Work to complete =
Lines below that include the word "anchor" should each be copied.

** Opening Entries provided block **

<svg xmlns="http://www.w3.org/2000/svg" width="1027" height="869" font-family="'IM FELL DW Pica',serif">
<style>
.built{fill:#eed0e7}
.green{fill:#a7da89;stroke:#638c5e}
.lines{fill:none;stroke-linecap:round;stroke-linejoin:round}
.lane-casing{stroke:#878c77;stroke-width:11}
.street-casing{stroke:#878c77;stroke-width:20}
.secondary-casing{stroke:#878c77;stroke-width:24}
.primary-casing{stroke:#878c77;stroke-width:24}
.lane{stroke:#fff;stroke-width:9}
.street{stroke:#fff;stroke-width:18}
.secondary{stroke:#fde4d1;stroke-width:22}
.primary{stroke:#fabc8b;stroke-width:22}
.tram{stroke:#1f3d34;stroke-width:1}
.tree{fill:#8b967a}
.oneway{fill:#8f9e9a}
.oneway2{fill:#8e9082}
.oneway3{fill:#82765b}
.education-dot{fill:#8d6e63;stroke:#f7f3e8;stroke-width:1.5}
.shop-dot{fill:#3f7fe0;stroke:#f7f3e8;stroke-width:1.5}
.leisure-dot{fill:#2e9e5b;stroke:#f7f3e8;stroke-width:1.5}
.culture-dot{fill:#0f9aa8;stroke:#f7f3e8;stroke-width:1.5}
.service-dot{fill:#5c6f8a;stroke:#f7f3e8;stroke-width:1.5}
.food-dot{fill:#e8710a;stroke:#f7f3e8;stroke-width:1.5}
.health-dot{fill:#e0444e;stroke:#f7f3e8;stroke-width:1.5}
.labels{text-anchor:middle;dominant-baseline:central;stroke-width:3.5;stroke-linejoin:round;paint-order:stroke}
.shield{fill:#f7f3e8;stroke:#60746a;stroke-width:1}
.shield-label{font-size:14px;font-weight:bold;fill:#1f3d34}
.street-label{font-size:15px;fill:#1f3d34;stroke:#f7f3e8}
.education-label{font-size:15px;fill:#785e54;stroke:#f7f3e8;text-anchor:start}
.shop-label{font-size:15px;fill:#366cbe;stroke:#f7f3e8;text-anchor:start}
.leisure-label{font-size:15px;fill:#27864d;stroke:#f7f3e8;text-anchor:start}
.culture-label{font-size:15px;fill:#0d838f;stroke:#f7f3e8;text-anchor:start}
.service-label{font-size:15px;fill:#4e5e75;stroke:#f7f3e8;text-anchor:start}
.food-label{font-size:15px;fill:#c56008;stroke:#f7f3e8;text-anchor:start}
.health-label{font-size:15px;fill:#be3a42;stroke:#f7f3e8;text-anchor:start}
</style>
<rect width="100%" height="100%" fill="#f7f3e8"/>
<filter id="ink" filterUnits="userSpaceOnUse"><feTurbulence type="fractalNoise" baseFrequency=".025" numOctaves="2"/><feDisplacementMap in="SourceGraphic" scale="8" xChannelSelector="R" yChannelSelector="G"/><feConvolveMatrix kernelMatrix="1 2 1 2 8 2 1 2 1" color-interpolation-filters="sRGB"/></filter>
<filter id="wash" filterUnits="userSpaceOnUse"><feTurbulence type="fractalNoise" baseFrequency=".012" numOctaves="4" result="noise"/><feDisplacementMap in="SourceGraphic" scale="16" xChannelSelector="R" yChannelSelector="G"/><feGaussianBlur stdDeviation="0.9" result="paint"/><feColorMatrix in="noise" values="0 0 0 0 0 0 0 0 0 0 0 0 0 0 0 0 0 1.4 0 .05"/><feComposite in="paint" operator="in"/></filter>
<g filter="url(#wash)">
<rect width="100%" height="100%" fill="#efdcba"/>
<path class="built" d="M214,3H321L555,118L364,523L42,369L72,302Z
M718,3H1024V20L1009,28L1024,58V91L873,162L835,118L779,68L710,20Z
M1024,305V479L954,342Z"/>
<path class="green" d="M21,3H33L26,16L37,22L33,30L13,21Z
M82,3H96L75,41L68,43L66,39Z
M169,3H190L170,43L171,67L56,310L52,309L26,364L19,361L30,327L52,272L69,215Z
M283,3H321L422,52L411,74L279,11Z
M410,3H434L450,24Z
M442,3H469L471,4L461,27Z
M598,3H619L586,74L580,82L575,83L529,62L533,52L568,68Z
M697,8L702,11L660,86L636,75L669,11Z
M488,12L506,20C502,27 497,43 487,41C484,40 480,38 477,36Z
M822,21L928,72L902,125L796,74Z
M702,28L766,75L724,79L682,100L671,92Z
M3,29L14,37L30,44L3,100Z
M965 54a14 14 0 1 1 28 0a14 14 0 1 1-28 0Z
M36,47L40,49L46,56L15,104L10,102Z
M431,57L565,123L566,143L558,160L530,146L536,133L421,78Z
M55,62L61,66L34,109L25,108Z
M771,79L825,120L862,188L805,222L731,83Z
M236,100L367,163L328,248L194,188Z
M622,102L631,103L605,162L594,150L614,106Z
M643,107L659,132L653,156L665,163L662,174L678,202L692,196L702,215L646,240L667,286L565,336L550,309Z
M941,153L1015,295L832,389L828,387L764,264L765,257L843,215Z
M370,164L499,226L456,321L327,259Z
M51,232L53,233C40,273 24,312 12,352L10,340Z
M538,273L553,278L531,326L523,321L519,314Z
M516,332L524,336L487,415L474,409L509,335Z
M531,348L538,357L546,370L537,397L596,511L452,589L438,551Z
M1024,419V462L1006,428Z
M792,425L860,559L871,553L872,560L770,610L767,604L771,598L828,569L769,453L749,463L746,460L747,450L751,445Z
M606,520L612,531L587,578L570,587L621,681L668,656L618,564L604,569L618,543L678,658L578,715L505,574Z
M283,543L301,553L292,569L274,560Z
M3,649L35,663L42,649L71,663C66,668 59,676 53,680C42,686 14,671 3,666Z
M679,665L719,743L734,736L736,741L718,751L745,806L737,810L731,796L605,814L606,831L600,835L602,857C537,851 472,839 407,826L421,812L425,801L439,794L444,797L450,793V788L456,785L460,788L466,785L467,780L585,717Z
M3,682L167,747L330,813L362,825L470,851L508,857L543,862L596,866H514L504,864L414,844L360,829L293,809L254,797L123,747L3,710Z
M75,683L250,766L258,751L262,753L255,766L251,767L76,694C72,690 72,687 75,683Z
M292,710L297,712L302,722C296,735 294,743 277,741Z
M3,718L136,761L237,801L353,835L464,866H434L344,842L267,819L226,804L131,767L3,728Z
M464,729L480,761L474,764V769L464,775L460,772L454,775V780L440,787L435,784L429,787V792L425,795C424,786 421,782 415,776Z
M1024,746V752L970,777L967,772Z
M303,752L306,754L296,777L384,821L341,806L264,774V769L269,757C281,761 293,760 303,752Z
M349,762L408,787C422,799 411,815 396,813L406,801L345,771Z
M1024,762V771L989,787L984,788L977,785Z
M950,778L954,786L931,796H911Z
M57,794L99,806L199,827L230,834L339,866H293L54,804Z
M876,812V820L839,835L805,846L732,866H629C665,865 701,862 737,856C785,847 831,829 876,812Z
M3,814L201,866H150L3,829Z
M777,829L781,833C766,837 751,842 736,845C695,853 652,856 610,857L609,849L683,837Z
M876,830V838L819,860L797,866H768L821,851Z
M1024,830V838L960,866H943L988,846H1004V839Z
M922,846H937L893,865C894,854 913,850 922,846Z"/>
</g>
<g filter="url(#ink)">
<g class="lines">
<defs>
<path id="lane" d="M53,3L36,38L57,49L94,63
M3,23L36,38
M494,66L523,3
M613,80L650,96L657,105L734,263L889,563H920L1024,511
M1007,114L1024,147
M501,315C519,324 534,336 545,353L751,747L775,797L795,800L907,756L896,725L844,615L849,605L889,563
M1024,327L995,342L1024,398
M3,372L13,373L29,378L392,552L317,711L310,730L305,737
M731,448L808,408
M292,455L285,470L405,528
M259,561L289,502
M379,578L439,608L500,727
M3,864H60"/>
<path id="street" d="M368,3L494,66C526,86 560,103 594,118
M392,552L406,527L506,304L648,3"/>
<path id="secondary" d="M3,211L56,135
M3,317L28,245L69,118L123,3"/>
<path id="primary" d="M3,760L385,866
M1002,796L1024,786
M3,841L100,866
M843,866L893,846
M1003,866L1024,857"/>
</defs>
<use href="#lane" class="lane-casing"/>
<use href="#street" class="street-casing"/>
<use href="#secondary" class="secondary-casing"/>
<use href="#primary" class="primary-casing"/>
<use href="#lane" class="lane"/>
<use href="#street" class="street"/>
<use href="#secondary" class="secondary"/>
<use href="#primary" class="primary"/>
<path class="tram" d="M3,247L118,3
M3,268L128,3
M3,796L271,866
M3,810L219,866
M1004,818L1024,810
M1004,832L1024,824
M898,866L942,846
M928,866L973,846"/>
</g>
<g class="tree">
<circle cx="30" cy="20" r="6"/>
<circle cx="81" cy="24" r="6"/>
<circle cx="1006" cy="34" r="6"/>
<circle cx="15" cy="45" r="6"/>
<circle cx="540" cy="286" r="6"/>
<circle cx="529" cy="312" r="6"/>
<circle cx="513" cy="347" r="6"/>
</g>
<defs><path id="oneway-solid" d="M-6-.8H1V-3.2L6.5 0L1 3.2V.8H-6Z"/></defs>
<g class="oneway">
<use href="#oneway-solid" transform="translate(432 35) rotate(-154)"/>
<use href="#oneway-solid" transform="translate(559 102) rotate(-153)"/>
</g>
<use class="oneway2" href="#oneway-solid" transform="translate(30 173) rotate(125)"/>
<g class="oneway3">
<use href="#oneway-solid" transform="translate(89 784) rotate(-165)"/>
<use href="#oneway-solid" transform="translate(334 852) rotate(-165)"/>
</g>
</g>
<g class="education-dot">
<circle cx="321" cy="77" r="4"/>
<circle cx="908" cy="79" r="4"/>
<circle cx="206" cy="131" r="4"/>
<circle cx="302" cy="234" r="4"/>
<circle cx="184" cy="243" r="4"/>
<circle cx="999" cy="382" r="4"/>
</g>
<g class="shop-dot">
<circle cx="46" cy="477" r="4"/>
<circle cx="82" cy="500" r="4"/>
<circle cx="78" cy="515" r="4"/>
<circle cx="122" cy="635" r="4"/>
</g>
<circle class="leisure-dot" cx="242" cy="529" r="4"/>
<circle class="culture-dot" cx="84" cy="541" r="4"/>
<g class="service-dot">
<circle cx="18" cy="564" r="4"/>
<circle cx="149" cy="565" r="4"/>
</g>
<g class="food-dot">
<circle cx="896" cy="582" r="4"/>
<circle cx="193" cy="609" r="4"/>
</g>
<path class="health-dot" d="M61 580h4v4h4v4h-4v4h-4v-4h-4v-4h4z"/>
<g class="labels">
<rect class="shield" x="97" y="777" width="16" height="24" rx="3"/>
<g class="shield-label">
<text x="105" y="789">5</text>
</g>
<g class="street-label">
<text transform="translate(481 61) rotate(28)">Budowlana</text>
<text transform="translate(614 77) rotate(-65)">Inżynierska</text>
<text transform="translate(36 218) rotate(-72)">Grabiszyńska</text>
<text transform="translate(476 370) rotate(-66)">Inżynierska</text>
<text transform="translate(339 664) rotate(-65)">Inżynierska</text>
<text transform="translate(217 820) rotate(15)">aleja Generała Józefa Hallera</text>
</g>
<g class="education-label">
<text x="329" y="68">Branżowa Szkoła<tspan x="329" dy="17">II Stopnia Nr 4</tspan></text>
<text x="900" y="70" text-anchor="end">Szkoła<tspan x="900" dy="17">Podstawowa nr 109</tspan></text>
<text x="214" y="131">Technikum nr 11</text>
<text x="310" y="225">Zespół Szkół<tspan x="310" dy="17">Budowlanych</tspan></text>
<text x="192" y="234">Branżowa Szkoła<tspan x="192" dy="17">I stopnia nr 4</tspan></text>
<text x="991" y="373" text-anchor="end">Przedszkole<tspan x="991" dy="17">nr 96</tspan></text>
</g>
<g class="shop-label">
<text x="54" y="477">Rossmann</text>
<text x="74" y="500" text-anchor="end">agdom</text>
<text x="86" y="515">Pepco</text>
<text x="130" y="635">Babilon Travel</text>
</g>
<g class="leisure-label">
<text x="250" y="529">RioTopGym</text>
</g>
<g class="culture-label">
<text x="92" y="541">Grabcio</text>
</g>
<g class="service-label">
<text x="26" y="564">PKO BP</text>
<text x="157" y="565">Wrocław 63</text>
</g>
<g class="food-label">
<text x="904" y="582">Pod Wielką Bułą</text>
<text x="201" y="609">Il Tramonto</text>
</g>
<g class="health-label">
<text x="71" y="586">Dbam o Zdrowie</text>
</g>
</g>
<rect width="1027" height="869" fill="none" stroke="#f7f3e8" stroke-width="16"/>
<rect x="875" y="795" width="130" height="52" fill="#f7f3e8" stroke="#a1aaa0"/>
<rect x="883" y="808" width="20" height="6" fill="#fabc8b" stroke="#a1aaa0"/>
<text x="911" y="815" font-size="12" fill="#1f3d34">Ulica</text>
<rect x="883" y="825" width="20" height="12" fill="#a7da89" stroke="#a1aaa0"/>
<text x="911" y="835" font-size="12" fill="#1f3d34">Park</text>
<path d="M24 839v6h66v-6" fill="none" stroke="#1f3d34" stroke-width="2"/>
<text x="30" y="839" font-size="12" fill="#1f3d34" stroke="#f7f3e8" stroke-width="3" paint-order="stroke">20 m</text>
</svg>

** Closing Entries provided block **

Solved exercise =
.labels{text-anchor:middle;dominant-baseline:central;stroke-width:3.5;stroke-linejoin:round;paint-order:stroke}
.education-label{font-size:15px;fill:#785e54;stroke:#f7f3e8;text-anchor:start}
.shop-label{font-size:15px;fill:#366cbe;stroke:#f7f3e8;text-anchor:start}
.leisure-label{font-size:15px;fill:#27864d;stroke:#f7f3e8;text-anchor:start}
.culture-label{font-size:15px;fill:#0d838f;stroke:#f7f3e8;text-anchor:start}
.service-label{font-size:15px;fill:#4e5e75;stroke:#f7f3e8;text-anchor:start}
.food-label{font-size:15px;fill:#c56008;stroke:#f7f3e8;text-anchor:start}
.health-label{font-size:15px;fill:#be3a42;stroke:#f7f3e8;text-anchor:start}
<text x="900" y="70" text-anchor="end">Szkoła<tspan x="900" dy="17">Podstawowa nr 109</tspan></text>
<text x="991" y="373" text-anchor="end">Przedszkole<tspan x="991" dy="17">nr 96</tspan></text>
<text x="74" y="500" text-anchor="end">agdom</text>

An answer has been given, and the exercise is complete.